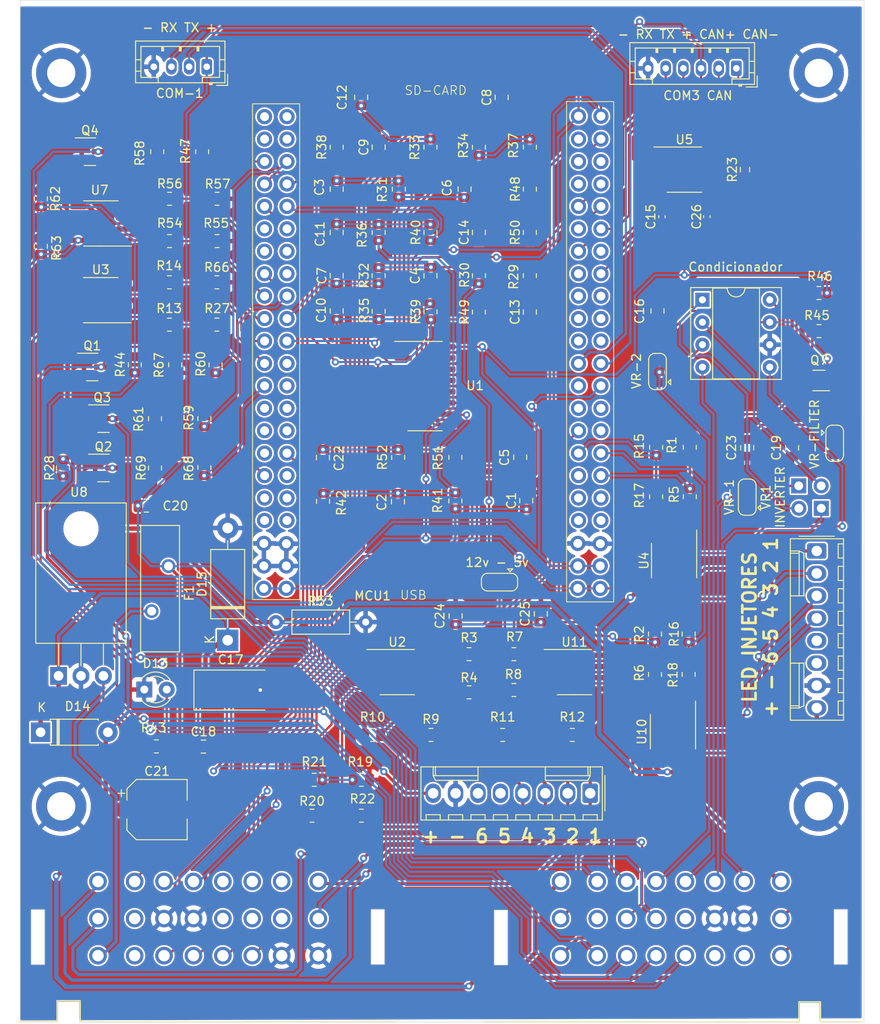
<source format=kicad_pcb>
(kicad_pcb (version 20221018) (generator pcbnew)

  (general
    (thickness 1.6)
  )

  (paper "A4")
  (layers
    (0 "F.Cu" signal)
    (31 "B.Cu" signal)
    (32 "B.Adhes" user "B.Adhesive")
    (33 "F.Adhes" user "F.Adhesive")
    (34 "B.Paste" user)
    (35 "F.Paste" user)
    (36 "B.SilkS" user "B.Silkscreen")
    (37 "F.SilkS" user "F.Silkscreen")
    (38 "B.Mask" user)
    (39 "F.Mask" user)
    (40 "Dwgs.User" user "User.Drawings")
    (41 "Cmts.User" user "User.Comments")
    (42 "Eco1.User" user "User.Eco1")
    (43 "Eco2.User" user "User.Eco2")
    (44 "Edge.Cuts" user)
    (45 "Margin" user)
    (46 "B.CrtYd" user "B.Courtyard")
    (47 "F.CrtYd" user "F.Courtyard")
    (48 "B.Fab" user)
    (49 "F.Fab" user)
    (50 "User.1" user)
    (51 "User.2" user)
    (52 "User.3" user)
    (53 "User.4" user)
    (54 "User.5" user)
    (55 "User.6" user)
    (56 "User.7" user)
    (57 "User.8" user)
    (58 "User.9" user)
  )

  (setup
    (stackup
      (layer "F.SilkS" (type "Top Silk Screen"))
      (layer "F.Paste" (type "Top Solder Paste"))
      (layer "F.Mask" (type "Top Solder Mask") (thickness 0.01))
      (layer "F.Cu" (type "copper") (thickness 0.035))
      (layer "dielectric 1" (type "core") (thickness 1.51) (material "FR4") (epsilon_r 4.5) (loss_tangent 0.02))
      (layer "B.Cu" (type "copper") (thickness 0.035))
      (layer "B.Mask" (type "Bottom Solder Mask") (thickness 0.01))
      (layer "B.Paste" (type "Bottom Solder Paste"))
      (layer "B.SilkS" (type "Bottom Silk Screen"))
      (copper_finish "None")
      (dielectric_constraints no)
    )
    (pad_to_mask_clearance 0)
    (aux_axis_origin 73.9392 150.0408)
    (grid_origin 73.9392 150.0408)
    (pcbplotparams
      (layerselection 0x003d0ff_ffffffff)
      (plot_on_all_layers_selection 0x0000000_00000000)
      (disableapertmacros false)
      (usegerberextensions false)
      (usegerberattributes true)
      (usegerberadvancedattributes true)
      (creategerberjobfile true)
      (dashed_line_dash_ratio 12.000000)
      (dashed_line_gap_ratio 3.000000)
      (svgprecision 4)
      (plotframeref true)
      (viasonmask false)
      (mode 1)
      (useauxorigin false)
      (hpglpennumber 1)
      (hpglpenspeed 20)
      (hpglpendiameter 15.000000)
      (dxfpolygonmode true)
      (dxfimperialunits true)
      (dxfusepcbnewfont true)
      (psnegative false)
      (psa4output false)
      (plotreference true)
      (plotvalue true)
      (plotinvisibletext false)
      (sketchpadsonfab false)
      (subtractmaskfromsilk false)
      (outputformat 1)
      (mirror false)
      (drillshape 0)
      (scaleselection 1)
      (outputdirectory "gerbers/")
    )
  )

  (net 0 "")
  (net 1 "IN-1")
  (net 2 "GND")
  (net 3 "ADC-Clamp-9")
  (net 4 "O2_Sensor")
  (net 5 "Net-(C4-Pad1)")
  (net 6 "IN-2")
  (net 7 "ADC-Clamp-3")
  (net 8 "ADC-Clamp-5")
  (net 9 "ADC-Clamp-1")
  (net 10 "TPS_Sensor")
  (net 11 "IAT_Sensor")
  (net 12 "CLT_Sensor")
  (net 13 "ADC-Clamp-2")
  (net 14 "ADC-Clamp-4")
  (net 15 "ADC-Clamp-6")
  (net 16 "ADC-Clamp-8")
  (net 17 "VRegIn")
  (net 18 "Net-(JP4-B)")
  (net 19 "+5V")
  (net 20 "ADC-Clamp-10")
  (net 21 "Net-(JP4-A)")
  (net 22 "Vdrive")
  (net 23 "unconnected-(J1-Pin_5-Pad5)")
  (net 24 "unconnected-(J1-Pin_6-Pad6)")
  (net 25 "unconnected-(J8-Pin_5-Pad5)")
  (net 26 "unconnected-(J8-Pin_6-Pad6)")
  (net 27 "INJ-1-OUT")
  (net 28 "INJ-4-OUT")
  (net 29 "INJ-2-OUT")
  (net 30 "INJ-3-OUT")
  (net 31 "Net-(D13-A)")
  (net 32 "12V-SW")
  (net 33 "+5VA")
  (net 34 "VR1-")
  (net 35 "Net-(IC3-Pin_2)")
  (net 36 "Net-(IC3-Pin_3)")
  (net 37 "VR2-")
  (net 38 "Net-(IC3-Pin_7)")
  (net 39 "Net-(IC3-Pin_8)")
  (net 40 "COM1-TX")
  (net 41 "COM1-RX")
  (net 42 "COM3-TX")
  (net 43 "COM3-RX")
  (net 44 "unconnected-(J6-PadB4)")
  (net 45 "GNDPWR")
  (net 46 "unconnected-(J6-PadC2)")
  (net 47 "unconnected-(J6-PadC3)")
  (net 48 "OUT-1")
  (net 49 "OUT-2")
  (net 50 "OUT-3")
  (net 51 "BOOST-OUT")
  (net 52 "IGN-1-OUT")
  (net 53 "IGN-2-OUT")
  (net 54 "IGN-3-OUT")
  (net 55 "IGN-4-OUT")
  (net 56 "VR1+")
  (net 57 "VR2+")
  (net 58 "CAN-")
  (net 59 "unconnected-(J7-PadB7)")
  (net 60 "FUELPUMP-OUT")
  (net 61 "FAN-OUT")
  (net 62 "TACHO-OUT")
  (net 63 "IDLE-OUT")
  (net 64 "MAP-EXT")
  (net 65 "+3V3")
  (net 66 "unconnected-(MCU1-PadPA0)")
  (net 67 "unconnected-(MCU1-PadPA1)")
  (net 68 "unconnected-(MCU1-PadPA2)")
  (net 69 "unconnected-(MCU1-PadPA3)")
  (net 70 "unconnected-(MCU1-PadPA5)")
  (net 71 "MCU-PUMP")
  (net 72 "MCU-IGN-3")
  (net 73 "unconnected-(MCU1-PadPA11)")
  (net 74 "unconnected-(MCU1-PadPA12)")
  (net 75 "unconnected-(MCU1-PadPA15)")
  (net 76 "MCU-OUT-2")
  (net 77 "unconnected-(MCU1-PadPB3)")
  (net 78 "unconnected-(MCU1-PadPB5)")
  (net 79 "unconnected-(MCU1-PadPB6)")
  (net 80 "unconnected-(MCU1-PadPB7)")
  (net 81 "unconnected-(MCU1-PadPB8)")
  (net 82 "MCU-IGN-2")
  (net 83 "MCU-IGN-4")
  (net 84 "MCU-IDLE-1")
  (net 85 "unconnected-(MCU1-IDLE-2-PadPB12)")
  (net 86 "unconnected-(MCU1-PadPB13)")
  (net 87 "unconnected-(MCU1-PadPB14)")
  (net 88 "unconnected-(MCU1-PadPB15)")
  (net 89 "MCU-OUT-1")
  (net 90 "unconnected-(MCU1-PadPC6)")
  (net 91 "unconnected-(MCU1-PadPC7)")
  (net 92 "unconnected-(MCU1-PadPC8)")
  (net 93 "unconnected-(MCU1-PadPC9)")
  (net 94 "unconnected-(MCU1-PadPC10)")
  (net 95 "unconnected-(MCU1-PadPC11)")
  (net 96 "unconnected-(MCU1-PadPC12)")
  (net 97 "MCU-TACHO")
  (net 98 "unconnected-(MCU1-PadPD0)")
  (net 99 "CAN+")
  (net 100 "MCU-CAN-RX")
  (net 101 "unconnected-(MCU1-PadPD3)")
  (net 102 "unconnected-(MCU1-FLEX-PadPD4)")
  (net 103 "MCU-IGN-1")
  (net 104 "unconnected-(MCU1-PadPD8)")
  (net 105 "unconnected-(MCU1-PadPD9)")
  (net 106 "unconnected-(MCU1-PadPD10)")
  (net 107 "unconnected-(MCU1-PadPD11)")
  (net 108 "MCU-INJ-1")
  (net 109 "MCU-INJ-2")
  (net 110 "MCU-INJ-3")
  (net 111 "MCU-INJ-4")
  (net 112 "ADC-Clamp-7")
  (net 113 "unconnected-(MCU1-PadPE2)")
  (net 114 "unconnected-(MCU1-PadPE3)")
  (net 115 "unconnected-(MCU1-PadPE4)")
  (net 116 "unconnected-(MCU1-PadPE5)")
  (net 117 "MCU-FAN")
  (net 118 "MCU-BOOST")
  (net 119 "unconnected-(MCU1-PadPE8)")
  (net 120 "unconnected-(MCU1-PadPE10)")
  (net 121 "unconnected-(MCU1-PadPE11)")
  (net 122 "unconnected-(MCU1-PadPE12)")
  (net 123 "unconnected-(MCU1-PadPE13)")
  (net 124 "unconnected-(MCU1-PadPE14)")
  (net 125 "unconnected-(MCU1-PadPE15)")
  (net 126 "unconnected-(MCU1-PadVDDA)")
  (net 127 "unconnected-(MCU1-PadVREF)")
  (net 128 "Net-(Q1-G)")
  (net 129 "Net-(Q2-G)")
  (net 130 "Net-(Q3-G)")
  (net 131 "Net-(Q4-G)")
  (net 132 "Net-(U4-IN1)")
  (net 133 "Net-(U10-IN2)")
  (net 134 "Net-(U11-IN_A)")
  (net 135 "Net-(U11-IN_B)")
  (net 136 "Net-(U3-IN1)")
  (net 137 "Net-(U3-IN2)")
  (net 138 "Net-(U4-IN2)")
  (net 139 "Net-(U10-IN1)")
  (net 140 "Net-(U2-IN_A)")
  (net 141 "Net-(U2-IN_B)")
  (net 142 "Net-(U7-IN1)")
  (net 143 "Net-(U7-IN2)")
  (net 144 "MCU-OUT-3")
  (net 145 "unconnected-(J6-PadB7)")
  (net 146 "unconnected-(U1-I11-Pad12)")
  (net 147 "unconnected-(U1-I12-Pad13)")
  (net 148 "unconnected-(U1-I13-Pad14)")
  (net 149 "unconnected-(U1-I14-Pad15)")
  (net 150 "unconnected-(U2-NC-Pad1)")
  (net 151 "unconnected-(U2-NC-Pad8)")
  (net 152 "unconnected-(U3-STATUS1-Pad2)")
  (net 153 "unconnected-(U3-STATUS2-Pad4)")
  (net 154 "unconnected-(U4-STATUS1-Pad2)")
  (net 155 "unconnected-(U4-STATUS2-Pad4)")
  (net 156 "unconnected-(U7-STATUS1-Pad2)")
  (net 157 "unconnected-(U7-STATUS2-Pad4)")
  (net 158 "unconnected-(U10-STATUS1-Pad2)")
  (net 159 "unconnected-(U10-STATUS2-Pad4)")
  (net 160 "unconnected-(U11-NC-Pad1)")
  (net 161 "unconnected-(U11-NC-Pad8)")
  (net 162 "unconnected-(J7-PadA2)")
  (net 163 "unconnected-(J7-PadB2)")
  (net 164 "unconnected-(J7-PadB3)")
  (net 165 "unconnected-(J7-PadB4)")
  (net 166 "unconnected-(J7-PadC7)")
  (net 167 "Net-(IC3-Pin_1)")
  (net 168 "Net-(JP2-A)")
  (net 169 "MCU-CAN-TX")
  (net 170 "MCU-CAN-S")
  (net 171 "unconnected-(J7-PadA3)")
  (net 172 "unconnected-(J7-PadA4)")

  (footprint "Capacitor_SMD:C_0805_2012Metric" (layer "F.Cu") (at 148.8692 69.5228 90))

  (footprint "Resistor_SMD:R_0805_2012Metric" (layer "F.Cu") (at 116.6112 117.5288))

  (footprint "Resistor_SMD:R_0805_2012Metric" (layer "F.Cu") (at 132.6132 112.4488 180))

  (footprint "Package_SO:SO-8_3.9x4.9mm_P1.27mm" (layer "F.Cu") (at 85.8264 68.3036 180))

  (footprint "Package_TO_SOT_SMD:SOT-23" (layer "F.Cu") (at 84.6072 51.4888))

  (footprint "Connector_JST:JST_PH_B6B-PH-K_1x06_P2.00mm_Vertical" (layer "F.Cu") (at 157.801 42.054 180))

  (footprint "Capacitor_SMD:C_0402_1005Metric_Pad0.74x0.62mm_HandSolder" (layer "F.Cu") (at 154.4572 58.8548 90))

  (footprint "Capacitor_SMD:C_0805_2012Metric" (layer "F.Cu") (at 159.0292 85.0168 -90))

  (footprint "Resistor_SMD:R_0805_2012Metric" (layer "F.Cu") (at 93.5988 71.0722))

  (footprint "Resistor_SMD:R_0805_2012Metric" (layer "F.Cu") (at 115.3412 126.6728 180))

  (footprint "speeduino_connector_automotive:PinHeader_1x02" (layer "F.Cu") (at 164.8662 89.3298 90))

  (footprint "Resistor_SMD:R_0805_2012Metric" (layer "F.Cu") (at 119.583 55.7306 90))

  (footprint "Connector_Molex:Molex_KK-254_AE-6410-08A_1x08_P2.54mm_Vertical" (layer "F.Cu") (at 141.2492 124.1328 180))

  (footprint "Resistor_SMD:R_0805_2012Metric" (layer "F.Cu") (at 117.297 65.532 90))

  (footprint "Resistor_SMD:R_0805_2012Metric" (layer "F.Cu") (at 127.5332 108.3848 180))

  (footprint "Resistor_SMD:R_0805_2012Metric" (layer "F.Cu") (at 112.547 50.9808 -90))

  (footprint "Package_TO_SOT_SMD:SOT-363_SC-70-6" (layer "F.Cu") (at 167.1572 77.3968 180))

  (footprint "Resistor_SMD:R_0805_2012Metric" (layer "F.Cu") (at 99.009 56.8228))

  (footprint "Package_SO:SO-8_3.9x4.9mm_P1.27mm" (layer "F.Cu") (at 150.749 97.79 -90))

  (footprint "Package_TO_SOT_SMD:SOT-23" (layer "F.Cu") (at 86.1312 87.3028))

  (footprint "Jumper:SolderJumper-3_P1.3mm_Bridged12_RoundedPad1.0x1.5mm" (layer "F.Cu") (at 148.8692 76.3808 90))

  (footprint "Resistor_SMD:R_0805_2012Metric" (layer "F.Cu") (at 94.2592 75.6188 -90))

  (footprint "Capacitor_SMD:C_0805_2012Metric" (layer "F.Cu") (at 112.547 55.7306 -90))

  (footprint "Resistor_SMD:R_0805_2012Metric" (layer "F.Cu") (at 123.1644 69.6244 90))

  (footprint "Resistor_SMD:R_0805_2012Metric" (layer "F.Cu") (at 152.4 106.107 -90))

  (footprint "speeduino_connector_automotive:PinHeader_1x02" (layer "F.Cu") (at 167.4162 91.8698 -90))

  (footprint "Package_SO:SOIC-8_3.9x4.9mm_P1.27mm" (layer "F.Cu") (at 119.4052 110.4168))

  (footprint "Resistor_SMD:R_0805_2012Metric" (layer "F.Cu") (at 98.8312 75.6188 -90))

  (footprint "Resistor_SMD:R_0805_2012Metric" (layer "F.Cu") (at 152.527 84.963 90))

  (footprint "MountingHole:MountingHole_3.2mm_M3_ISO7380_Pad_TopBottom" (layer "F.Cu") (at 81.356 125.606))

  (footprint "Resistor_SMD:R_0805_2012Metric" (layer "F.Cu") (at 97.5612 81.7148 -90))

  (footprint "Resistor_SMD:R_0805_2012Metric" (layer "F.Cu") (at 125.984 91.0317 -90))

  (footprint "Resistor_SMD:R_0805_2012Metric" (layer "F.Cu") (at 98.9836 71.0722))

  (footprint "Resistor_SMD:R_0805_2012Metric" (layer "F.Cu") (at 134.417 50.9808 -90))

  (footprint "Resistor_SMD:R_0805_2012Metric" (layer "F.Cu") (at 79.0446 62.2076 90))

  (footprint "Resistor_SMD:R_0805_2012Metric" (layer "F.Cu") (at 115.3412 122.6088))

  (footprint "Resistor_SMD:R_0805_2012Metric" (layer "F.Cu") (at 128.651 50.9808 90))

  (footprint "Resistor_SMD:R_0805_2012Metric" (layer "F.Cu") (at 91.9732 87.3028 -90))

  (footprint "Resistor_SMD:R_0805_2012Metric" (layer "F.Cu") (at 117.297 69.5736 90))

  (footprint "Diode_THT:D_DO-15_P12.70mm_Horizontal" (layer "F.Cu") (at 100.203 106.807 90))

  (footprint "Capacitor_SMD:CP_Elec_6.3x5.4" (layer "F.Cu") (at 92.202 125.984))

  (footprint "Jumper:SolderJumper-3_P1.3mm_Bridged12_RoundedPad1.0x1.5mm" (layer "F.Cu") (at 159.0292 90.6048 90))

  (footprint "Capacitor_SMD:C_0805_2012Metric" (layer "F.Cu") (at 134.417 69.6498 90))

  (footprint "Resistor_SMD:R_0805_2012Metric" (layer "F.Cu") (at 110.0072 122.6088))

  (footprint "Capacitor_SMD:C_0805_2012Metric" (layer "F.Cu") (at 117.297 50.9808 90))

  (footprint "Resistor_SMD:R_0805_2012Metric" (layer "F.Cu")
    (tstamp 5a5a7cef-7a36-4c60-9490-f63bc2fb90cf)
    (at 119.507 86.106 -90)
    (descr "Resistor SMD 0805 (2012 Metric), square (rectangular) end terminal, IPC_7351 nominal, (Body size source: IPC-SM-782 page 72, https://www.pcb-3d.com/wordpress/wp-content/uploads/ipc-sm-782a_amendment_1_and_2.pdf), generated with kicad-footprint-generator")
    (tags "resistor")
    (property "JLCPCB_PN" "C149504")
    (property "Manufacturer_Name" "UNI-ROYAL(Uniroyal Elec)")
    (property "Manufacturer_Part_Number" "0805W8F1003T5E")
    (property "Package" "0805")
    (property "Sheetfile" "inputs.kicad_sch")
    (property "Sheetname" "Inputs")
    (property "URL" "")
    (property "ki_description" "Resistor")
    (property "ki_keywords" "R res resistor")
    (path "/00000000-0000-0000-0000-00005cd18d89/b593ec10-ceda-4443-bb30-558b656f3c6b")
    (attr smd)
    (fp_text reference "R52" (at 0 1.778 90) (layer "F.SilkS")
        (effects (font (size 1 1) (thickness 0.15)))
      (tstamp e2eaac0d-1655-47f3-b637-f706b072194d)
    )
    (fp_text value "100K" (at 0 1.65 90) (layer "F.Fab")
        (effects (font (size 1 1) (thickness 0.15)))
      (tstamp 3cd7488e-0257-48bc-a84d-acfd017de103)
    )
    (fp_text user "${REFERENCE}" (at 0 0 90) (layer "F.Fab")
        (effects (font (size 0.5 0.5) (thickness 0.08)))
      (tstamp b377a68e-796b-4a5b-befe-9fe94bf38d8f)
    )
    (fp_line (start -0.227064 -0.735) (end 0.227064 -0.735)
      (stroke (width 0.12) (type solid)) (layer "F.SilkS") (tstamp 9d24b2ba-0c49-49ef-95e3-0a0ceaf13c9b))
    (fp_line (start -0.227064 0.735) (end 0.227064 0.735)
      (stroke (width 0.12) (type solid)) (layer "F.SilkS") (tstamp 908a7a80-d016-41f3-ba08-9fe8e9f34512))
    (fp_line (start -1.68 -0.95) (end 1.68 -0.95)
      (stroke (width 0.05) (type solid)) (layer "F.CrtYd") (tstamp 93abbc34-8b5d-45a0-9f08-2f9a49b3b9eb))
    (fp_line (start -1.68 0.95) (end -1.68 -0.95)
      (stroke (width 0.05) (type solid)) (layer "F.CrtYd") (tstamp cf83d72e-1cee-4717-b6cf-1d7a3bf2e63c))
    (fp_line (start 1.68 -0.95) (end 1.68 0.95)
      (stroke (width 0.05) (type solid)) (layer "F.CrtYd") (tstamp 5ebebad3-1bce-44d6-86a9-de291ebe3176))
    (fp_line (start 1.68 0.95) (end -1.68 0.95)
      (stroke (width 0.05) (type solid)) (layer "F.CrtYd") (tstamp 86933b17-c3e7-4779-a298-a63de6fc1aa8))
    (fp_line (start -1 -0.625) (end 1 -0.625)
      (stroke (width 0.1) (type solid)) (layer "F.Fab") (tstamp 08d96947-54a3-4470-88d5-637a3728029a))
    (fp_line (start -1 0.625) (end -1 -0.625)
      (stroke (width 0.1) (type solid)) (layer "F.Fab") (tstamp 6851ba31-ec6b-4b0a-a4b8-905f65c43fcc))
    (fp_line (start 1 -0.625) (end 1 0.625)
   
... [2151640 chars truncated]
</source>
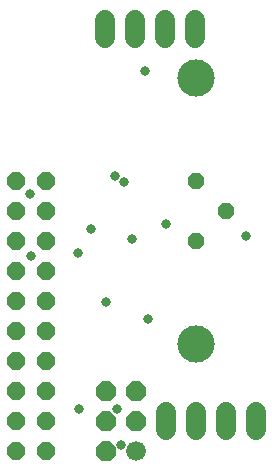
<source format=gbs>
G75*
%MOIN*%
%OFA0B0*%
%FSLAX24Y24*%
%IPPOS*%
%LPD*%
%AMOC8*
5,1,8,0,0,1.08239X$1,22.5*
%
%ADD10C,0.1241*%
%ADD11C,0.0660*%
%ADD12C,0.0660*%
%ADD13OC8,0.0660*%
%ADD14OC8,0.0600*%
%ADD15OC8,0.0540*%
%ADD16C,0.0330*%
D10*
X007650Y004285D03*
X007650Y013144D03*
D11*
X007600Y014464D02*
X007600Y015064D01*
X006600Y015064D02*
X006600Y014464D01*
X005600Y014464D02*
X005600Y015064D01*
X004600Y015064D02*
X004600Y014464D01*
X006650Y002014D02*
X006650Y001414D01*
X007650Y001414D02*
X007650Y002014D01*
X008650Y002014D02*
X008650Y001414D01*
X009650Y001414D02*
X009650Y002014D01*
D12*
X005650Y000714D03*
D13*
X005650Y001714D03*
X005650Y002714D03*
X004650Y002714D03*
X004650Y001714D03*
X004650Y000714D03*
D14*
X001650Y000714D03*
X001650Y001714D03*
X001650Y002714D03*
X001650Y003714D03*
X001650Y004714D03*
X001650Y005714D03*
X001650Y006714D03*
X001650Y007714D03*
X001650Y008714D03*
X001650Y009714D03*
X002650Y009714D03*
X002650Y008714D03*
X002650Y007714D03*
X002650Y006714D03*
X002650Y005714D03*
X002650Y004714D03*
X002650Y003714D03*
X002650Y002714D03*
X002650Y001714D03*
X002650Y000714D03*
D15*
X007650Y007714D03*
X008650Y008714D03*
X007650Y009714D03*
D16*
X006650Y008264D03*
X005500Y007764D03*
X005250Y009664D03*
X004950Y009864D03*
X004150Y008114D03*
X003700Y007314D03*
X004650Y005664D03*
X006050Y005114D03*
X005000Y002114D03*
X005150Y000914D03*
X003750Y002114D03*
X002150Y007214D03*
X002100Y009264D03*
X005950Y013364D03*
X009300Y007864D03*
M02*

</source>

====

▶ Required work: The response must contain exactly the lines from the one with "X002650Y004714D03*" through the last line of the material above, both ends included, and no others.

▶ Response to the task:
X002650Y004714D03*
X002650Y003714D03*
X002650Y002714D03*
X002650Y001714D03*
X002650Y000714D03*
D15*
X007650Y007714D03*
X008650Y008714D03*
X007650Y009714D03*
D16*
X006650Y008264D03*
X005500Y007764D03*
X005250Y009664D03*
X004950Y009864D03*
X004150Y008114D03*
X003700Y007314D03*
X004650Y005664D03*
X006050Y005114D03*
X005000Y002114D03*
X005150Y000914D03*
X003750Y002114D03*
X002150Y007214D03*
X002100Y009264D03*
X005950Y013364D03*
X009300Y007864D03*
M02*

</source>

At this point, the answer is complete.